Yes. This is one way of doing this and I think it should work for me (I was probably thinking of running it at a earlier stage of the compilation process, but running a .pte in Python using bindings is good as well).

This is correct. It might be possible to leverage memory planning, just got an idea of the arena that needs to be allocated and the tensor offsets. You might want to file feature request if you need this.

I'll try to play around with this to see if there is any way I can take advantage of the existing memory planning code. I'll raise a feature request if necessary.

you are losing quantization information attached to q/dq nodes. So you need to make sure this is "saved" if you need.

Correct. My plan for this would be use use "fixed" quantization (example, Q15) for input and output Q/DQ with the quantization scales and biases implicitly known. This way the entire inference is executed purely using integers.

larryliu0820 commented 10 months ago

Yes I’m trying to land a PR #1006 to add pybind support. Currently running into some errors on macos still debugging

kimishpatel commented 10 months ago

Correct. My plan for this would be use use "fixed" quantization (example, Q15) for input and output Q/DQ with the quantization scales and biases implicitly known. This way the entire inference is executed purely using integers.
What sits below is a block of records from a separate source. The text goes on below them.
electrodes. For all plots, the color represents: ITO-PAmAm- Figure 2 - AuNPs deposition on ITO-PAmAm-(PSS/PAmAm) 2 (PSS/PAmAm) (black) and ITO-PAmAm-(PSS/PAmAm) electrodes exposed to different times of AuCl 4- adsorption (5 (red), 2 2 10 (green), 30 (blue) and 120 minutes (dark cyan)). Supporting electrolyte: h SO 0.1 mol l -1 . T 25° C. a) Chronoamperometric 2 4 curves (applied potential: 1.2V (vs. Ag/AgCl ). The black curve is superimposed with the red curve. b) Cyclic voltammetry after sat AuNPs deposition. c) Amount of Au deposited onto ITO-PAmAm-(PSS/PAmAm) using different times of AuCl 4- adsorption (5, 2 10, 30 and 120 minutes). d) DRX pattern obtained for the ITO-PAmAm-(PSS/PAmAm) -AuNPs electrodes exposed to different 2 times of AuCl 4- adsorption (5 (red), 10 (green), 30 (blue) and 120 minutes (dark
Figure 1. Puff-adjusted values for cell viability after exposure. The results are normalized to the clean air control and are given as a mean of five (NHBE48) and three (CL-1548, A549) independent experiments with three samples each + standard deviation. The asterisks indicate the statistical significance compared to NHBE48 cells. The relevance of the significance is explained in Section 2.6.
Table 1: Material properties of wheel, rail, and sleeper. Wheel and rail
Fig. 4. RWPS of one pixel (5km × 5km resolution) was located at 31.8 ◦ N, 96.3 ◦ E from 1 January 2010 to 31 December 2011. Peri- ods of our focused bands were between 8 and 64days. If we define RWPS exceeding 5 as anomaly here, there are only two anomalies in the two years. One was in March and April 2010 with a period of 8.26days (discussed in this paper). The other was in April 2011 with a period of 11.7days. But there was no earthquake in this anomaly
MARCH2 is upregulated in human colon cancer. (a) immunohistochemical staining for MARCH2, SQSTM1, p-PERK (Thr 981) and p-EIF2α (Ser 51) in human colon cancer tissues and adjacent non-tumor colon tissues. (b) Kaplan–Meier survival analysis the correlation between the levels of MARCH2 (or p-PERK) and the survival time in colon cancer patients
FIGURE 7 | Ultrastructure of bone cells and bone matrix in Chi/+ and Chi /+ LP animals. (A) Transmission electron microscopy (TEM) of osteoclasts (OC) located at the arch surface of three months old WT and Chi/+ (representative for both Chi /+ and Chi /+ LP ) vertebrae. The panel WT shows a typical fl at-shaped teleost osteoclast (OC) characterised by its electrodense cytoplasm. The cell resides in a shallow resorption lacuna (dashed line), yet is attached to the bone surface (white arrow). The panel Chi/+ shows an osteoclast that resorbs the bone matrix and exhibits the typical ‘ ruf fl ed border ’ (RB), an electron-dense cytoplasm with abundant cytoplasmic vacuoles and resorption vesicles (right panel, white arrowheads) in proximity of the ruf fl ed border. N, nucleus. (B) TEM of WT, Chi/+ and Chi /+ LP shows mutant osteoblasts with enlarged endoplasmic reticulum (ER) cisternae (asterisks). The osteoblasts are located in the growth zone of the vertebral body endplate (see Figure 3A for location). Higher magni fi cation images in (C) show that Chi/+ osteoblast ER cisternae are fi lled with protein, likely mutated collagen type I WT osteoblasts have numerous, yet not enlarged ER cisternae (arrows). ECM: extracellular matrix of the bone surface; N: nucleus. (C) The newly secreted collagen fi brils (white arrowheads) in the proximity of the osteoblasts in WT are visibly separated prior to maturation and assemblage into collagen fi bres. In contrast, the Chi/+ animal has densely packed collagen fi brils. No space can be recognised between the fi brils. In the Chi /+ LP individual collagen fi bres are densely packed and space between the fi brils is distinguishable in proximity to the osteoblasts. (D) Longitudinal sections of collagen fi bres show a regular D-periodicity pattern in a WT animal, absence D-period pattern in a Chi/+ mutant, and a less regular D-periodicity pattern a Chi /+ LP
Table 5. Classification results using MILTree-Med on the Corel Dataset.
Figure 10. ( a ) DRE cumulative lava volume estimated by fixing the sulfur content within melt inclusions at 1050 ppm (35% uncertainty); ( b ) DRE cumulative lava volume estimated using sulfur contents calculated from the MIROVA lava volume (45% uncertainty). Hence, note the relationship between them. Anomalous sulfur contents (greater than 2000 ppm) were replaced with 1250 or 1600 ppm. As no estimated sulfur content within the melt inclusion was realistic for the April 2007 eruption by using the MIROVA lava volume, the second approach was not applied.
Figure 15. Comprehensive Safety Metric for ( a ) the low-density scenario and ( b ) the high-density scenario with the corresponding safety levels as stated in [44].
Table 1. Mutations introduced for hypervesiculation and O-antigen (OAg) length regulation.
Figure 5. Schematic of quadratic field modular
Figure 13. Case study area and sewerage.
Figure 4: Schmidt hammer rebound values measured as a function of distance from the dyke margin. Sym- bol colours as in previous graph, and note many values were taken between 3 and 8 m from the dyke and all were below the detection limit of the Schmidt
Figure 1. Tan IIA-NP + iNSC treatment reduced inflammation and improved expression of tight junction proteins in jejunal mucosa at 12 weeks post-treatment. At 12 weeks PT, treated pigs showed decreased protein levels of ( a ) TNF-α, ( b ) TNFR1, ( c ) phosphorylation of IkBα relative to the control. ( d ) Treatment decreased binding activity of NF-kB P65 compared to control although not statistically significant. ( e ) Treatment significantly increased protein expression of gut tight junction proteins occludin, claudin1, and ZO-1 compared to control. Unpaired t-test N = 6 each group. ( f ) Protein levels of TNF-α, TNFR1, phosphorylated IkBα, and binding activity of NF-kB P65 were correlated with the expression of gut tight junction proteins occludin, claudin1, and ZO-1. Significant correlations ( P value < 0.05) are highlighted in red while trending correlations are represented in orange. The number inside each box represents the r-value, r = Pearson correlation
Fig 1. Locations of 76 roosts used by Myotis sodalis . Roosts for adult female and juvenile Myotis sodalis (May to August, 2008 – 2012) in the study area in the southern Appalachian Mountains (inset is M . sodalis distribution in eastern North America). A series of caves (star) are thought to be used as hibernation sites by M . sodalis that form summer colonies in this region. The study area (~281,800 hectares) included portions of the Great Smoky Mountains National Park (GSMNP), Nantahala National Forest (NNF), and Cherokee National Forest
That sounds good. Although do note that we dont really have fixed point dtype the way you have specified. So I would like to learn how would you leverage the PT 2 quantization to achieve your objectives. Maybe best to create pytorch forums post here https://discuss.pytorch.org/c/executorch/42 for further discussion on fixed point quantization.

@larryliu0820 once you have the PR landed, we can close this.

rvijayc commented 10 months ago

Maybe best to create pytorch forums post here https://discuss.pytorch.org/c/executorch/42 for further discussion on fixed point quantization.

Yes. I'll start a discussion on this once I have a solidified proposal. The Q-formats are simply special cases of (scale, zero point, dtype) based affine quantization where zero-point is always 0 and scale is a power of 2 (i.e., Q8 in affine representation is (scale=2^7, zero-point-0, dtype=int8). So, existing Py-Torch quantization framework will still work, with FixedQParamsQuantizationSpec that allows me to explicitly define quant params for inputs and outputs.

kimishpatel commented 10 months ago

scale is a power of 2

Torch quantization framework will still work, with FixedQParamsQuantizationSpec that

thats great.

Although, I would like to understand how 2^7 will translate into Q8, or you meant Q15? For Q15 it makes sense as the fractional part is really dividing by 2^7?

rvijayc commented 10 months ago

Although, I would like to understand how 2^7 will translate into Q8, or you meant Q15? For Q15 it makes sense as the fractional part is really dividing by 2^7?

I think I goofed. What I meant was Q0.7 - where there are 7 fractional bits, 0 integer bits and 1 sign bit. This corresponds to (2^7, 0, int8). There are different variations of the notation and we have played fast and loose with this - for example, sometimes we use Q7 to automatically refer to Q0.7.

The key thing is that we'll standardize the input and output Q-formats for a given model which are known to the client and this allows us to use a 100% fixed-point data path where it will be the clients responsibility to do the input/output quantization.